TASK:
For the listing below, output exactly the lines from the line with "right eye: (604, 197)" up to and including the line with "right shoulder: (358, 358)", and no other lines.

LISTED RECORDS:
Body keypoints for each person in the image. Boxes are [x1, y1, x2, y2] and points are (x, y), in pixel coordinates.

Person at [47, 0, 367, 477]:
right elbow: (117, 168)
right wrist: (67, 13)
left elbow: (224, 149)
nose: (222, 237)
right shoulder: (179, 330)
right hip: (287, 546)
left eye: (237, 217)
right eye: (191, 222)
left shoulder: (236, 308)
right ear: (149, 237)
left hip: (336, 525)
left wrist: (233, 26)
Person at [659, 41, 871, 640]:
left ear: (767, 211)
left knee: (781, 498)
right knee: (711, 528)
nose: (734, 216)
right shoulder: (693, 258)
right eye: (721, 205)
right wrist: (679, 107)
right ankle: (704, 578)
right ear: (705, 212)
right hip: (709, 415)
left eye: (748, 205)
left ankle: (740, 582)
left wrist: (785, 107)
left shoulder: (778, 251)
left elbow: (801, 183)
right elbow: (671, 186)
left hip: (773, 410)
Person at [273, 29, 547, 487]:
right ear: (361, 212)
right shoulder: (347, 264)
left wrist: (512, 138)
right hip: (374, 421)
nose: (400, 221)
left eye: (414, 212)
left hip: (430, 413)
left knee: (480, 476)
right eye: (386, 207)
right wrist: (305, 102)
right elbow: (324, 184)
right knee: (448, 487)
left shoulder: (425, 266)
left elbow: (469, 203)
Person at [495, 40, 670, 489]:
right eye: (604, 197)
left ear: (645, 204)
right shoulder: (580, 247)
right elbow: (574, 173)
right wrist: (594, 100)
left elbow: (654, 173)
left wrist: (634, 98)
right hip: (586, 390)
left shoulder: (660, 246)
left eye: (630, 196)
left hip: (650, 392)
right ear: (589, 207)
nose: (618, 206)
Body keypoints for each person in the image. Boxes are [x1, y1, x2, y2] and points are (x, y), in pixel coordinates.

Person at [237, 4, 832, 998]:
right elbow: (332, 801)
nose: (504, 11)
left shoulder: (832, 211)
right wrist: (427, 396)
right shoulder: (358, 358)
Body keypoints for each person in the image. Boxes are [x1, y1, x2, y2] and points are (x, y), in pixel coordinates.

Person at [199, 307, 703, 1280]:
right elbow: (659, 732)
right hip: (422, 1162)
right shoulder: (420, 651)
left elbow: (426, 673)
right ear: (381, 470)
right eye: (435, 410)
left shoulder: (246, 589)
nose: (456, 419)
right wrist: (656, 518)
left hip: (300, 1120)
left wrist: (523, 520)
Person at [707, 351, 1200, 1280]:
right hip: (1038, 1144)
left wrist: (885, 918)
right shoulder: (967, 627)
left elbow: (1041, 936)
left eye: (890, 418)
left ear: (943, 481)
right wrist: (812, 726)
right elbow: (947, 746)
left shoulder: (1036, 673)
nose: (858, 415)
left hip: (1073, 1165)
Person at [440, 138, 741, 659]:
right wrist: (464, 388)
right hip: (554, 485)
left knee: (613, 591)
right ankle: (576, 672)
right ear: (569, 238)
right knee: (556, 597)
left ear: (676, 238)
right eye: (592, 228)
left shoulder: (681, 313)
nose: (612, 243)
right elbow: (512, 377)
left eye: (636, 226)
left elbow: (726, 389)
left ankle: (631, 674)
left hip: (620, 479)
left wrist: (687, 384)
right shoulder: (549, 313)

EXERCISE RESULT:
right eye: (604, 197)
left ear: (645, 204)
right shoulder: (580, 247)
right elbow: (574, 173)
right wrist: (594, 100)
left elbow: (654, 173)
left wrist: (634, 98)
right hip: (586, 390)
left shoulder: (660, 246)
left eye: (630, 196)
left hip: (650, 392)
right ear: (589, 207)
nose: (618, 206)
Body keypoints for each person in the image. Boxes are [x1, y1, x2, y2] and points are (x, y), in pixel coordinates.

Person at [237, 4, 832, 998]:
right elbow: (332, 801)
nose: (504, 11)
left shoulder: (832, 211)
right wrist: (427, 396)
right shoulder: (358, 358)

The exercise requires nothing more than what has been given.